New tactics for US choppers

The US military is taking steps to reduce the risk of its helicopters being targeted by Iraqi guerrillas.

US helicopters in Iraq have been targeted increasingly effectively

Defence officials in Washington said on Friday that chopper pilots have begun changing flight patterns and using other evasive tactics to try to avoid being shot down by missiles and other weapons fired by guerrillas.

The changes follow two deadly helicopter crashes in Iraq in less than a week. 

On Friday at least six American soldiers were killed after a Black Hawk helicopter was “forced down” near the northern Iraqi town of Tikrit, the US Army said.

The craft went down on a riverbank about 1km (half a mile) from the US base in Saddam Hussein’s former palace near Tikrit, which is Saddam’s hometown and a hotbed of anti-US sentiment.

The cause of the crash has not yet been confirmed but US soldiers said it had been probably shot down with a rocket-propelled grenade.

If confirmed to have been destroyed by hostile fire, it would be the third US helicopter brought down by guerrillas in two weeks.

All those killed were from the 101st Airborne Division based in Tikrit, confirmed spokeswoman Major Jossyln Aberle.

“Six soldiers were on board and all of them were killed,” said Aberle. “At this stage we don’t know if it was due to mechanical failure or another reason,” she  said.      
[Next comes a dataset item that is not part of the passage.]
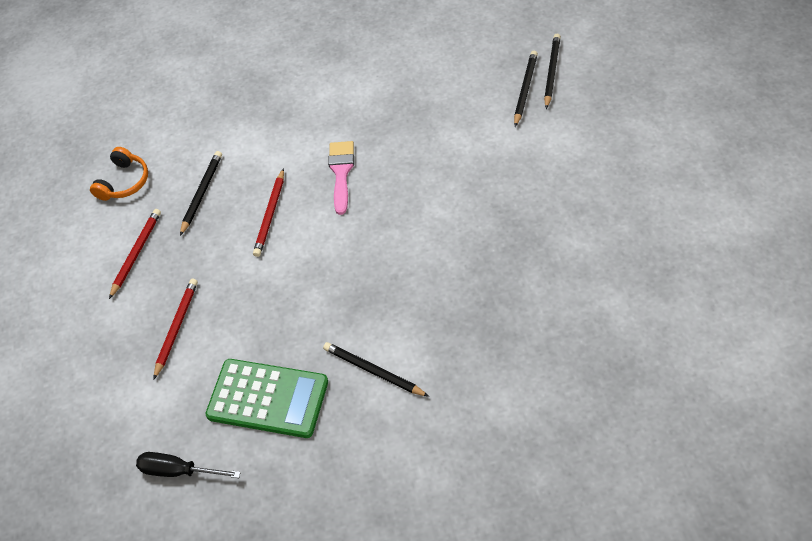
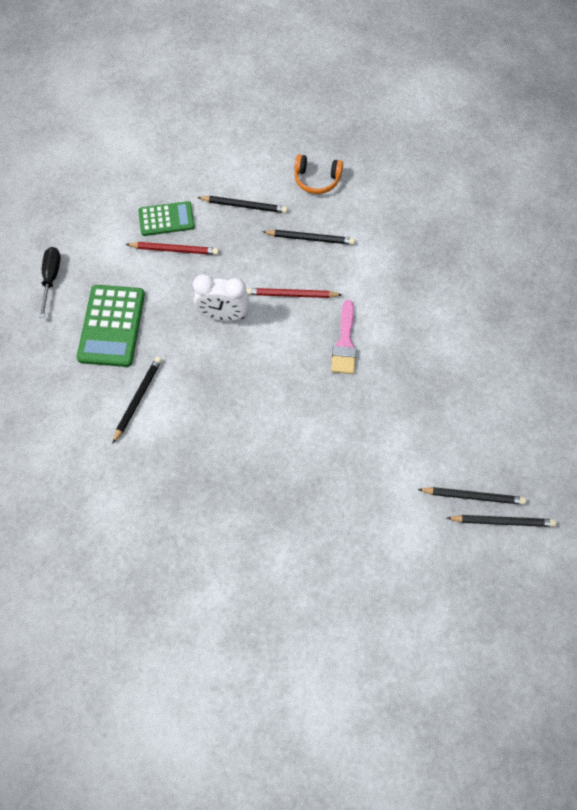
camera: 75 degrees right, 10 degrees up
(128, 335) = (166, 219): none -> green calculator
(136, 253) = (244, 206): red pencil -> black pencil
(281, 281) = (223, 315): none -> white clock
(341, 172) = (345, 343): pink brush -> pink brush turned 105 degrees clockwise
At the weekend, guerrillas shot down a US Chinook west of Baghdad, killing 16 soldiers in the biggest single strike on US-led forces since they invaded to oust Saddam Hussein. 

The third chopper, a Black Hawk, was shot down near Tikrit on 25 October, injuring the pilot.

US convoy ambushed

Also on Friday, fighters with guns and rocket-propelled grenades attacked a US convoy in the northern Iraqi city of Mosul, killing an American soldier and wounding six others.
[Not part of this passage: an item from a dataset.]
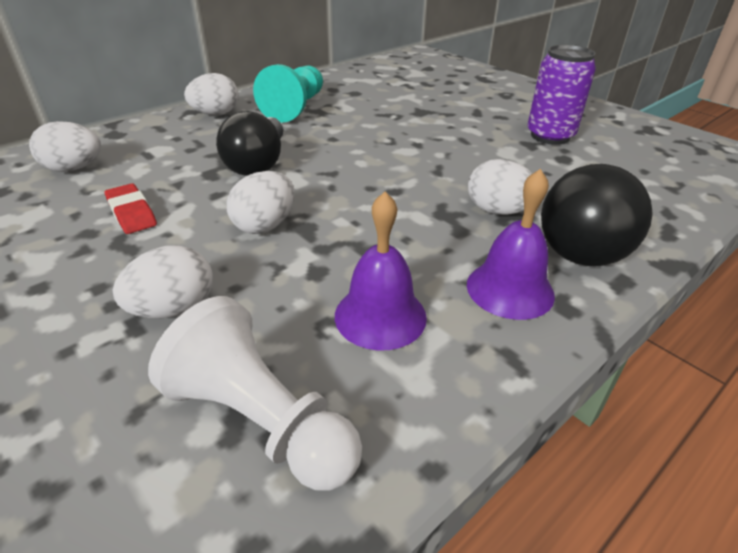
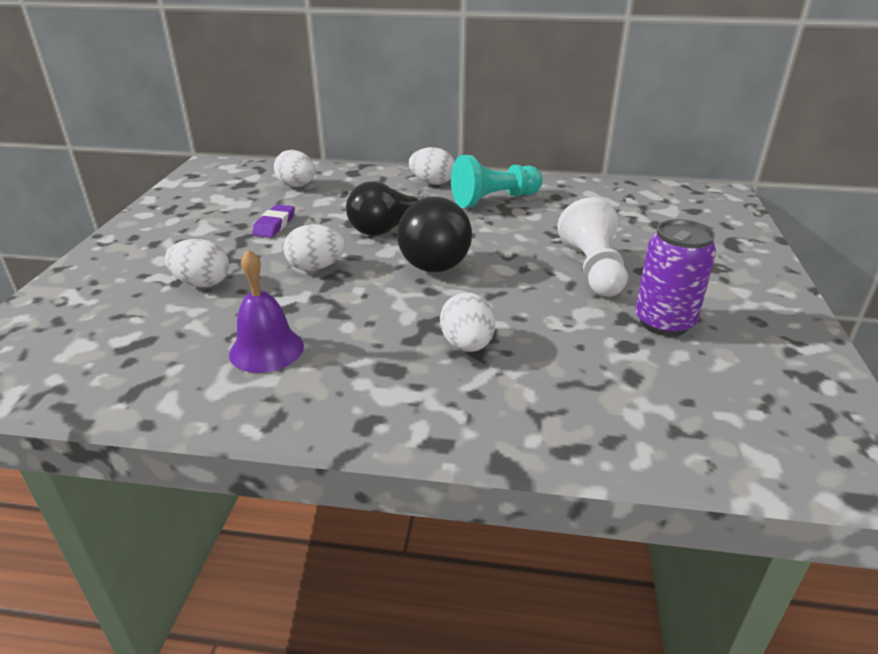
camera: 50 degrees right, 5 degrees down
(131, 213) = (274, 225): red eraser -> purple eraser
(261, 420) = (139, 352): white pawn -> white pawn (593, 269)
(510, 289) = (357, 390): purple bell -> none
(580, 256) = (451, 408): black ball -> black ball (434, 267)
A US soldier scratches at an anti-American poster in Tikrit
A US soldier scratches at an anti-American poster in Tikrit

A US soldier scratches at an anti-
American poster in Tikrit

The attack brought to at least 140 the number of US soldiers killed in action in Iraq since US President George Bush declared major combat over on 1 May.

In a separate attack, a roadside bomb planted near a hotel in the city wounded three US soldiers, Sergeant Kelly Tyler of the 101st Airborne Division told Reuters.
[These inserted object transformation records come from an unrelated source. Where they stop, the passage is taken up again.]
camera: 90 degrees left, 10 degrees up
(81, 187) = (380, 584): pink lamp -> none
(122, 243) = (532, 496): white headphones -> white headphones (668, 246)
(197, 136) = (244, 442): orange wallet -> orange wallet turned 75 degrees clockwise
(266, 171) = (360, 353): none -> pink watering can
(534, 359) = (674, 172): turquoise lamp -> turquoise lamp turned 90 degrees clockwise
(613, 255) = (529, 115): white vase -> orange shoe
Mosul has seen less guerrilla activity than Baghdad in recent months, but there has been a surge of attacks in the ethnically diverse northern city over the past few days.

Elsewhere on Friday, an Iraqi woman was killed and her husband wounded when a mortar bomb struck their house in Moqdadiya, 100km (60 miles) northeast of Baghdad, the wounded man said Friday.

Yunis Ibrahim Hatim, 39, said it was one of four bombs which apparently targeted an adjacent police station, where there are also US troops. The other three fell in an empty field near his home, he said.

Also on Friday morning in Baghdad, resistance fighters fired a rocket-propelled grenade at a US tank and a civilian vehicle with American soldiers inside, wounding one soldier and an Iraqi boy.

On Thursday morning, a U.S. soldier was killed and two wounded in a bomb attack on their convoy on a highway east of Mosul, the U.S. military said on Friday.

It said the soldiers, from the 101st Airborne Division, were
in a five-vehicle convoy when the bomb was detonated

 Covert force

In an attempt to silence critics who point out that a central aim of the US campaigns in Afghanistan and Iraq remain unfulfilled, the US military have created a covert commando force to hunt down deposed Iraqi leader Saddam Hussein, al-Qaida chief Usama bin Ladin and Taliban leaders.

Known as Task Force 121, the commando is designed to react more quickly to intelligence tips about “high-value targets” and will not be restricted within the borders of Iraq and Afghanistan, Pentagon and military officials told The New York Times.

The covert force, the sources said, came into being after commanders realised they needed to streamline operations and that the hunt for al-Qaida, Taliban and ex-Iraqi regime members should not be restricted by international borders.

The sources, however, did not disclose whether the covert force requires the permission of a foreign government to operate in its territory.